Directions
**1.** In the interview excerpt, how does Hernando de Soto say people like Tunisia's Mohamed Bouzazi should be viewed?
**2.** According to TP in the interview excerpt, what are all the possible uses of US$5 billion?
**3.** Using the interview excerpt, explain why TP says a tax system perceived as fair is necessary.

Document extract
--------

MM: You state in your book that diffusion of knowledge and investment in youth is the main factor to reduce inequality. But as you know, Egypt has a public budget for education that is very low, so you end up with a system that is quite segregated with quite expensive private schools that most people cannot attend, and even for people who graduated from these schools, they don’t really have the jobs these people are qualified for, so they end up leaving the counry. So, actually, is there any short-term fix, beyond this long-term investment in education. What do you see happening?

TP: Look, when you have US$5 billion to spend, whether you spend them on buying guns from France or spend them on education or public services or creating jobs in Egypt, that will make a big difference. In the case of this contract with France, there was no investment in Egypt.

With the purchase of jets from France, you can see a possible strategy. With the purchase of helicopter carriers, many people are asking, what is it going to do? What is the plan? It looks as if you want to have good relations with France and with the West and want to make friends for the future of the regime, but it could make a big short-term difference if this money was used to invest in Egypt.

MM: One critique of your work in this region came from Hernando de Soto, who basically said that you need to look at people like Tunisia’s Mohamed Bouzazi as frustrated entrepreneurs rather than unemployed workers, and that “capital and labor are not natural enemies” in the Middle East, but part of a continuum. He also said the categories you are using are too Eurocentric and don’t apply to the developing world. Do you feel like this is a fair critique?

TP: I don’t think capital and labor are enemies. I like capital, I like property, this is why I would like more people to access property. So, private property is not the enemy, capital is not the enemy. But, unlike Hernando De Soto, I believe in market forces but I think they are not enough. You also need strong democratic institutions, strong fiscal institutions and transparency, so as to put these market forces into the common interest.  I think it’s very naïve to believe that any level of inequality, any level of initial concentration of resources, the market will take care of it and everything will go fine.

I am into history. I try to collect data to see what I see. I don’t have any theoretical preconceptions. I’m just trying to see the facts. And the facts are that the experience, in particular of Western countries, is that it took major political change, major political shocks in some cases, to get reduction of inequality. And the idea that this will come just from market forces, I think is wrong. If you want markets to work well, you need good public services. For this, you need a tax system that is perceived as fair.

--------

Dataset entries:
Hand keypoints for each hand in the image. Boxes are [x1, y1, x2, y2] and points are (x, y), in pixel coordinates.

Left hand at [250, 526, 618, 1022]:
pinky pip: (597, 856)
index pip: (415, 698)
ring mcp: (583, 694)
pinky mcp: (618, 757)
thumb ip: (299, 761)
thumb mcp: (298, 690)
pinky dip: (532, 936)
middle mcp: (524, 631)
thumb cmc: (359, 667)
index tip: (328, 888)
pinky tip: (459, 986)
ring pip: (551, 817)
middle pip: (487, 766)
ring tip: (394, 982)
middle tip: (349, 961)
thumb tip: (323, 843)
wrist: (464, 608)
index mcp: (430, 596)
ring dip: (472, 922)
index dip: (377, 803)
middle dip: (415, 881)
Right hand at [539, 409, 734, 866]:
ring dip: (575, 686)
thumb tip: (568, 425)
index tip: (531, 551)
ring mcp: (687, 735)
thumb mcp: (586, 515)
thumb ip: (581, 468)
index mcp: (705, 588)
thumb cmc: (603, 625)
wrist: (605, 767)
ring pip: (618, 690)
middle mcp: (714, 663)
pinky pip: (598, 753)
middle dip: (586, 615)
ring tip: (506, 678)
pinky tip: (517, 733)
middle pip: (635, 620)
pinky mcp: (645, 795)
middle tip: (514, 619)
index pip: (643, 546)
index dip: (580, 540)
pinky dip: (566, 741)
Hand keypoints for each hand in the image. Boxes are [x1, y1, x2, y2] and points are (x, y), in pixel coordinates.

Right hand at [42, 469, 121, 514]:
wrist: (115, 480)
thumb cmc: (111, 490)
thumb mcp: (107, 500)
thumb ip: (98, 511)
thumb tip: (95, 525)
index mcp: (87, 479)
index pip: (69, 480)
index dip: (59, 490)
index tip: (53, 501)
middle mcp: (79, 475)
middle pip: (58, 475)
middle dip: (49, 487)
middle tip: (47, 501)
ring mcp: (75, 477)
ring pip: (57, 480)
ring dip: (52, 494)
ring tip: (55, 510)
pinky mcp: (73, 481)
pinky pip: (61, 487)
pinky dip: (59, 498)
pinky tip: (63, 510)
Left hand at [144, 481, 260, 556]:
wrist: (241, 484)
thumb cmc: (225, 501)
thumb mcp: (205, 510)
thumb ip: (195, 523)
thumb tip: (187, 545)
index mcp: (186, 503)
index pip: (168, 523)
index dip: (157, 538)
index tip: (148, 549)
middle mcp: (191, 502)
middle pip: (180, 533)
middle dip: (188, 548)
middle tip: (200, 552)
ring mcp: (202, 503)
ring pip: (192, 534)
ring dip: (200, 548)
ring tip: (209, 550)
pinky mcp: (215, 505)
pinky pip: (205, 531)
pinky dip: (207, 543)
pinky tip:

--------

Problem solutions
**1.** As frustrated entrepreneurs rather than unemployed workers.

**2.**
- Buying guns from France
- Education
- Public services
- Creating jobs in Egypt

**3.** TP says that markets need good public services to work well. Those public services in turn require a tax system that is perceived as fair.